I'm a gasser so I will be leaning towards the propane smokers. I personally like the smoke vault 24" it is wide enough to lay any size spares that I have seem. Then you can get a boat load of abt's and many other things on there to.


----------



## rickw (May 3, 2010)

When I first read the title to this thread I was thinking of a  Backwoods smoker . If I were in the market for a top of the line vertical this is where I'd be looking.

 I've seen a couple of them in action and they are incredible.


----------



## outlaw44 (May 3, 2010)

Dang!  Just checked out the site you linked.  That's amazing!  I definitely need to think about some of those mods.  Is it pretty typical to put a bed of coals in the fire pan and then dump the hot coals on top of that?  I just used my chimney and dumped my charcoals into the fire pan.  Probably some of the reason why I had such a hard time keeping the temp right!  I really wish I had the adjustable vanes for inflow and exhaust.  I can see why that would help A LOT.  Do you think there's any reason to do three inlet?  Can you pick those adjustable pieces up somewhere or do they need to be hand made?  

I know everyone loves pics...my first pork butt...


----------



## bbq engineer (May 3, 2010)

Good call Rick. Based on that, I'm kinda partial to my homemade backwoods clone. It's a real powerhouse!



Got14u is also building smokers...he's doing some really nice work too...PM him.


----------



## rickw (May 3, 2010)

I'll take one


----------



## petewoody (May 3, 2010)

Outlaw, I made my dampers and vent out of some sheet aluminum I had lying around. You could make them or buy the replacement ones for a WSM. I would recommend using two dampers as it gives you a bit more heat control. I use the Minion method (plenty of references on this site and elsewhere). I light around 16 brickettes and load my basket with brickettes two deep covering half the basket. I lay the lit brickettes against the unlit ones (on top of which I lay the oak/apple et al chunks) and then slowly adjust the dampers until I achieve the heat I am after. I keep the top vent open.
Hope this helps Peter


----------



## outlaw44 (May 3, 2010)

Thanks for the replies!  The backwoods smokers look really nice (price reflects that too)!  And so does yours Engineer.  Makes me jealous, but I don't think I can justify the cost.  

I'm really motivated by Pete's site and not giving up on the cheap brink.  I think some of those mods would be very manageable and at least worth a shot before spending 2 to 300.  This is the first I've heard of the Minion method as well...I presume this will help a lot next time.  And relieve a lot of my being annoyed with having to use the tiny little door.


----------

DATASET CONTENT —
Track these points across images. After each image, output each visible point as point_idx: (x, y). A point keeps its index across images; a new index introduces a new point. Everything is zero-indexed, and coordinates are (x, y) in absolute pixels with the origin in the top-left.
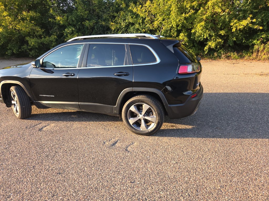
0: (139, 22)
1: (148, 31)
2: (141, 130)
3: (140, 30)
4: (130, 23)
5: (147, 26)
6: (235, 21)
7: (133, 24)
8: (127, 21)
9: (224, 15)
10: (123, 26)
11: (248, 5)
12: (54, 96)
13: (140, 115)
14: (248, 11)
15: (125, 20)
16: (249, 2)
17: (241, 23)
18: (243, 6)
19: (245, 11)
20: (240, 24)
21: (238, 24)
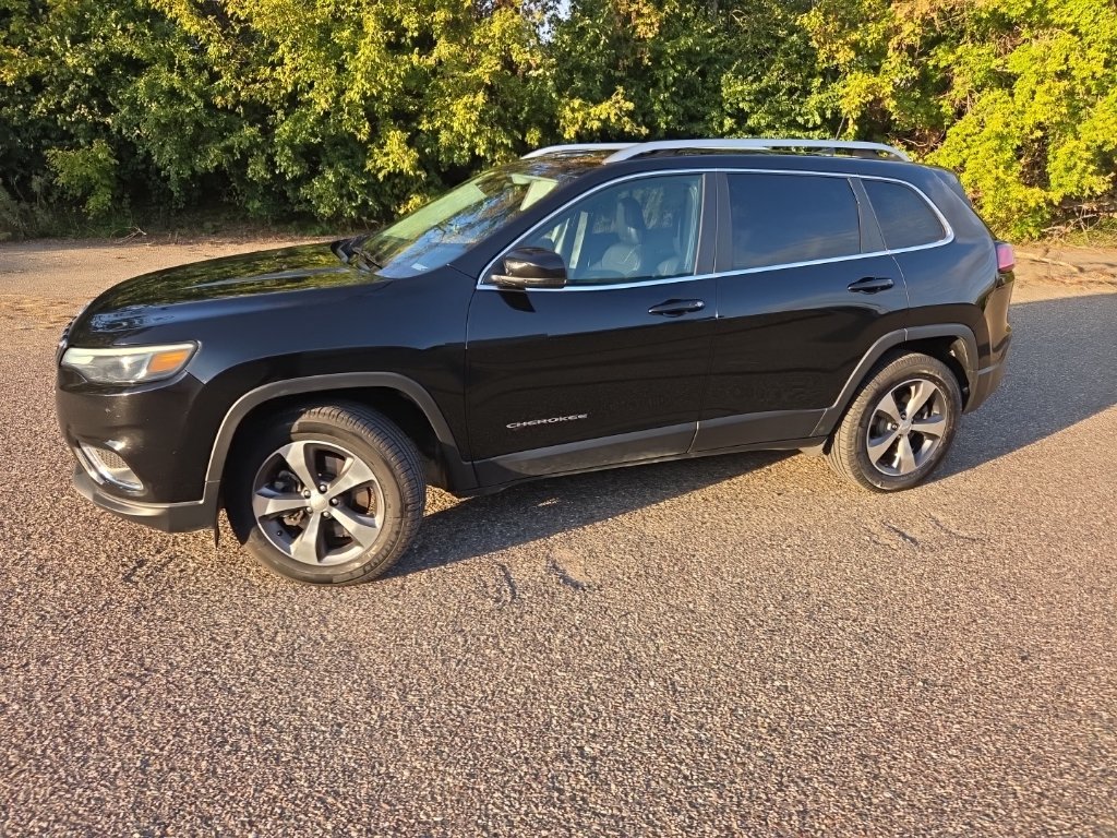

TRY IT —
Answer these from the forum thread on smokers:
1. Which propane smoker does the first post say its writer personally likes?
2. What did petewoody make the dampers and vent from?
3. What method does outlaw44 say he is hearing of for the first time?

RESULT —
1. The Smoke Vault 24".
2. Sheet aluminum he had lying around.
3. The Minion method.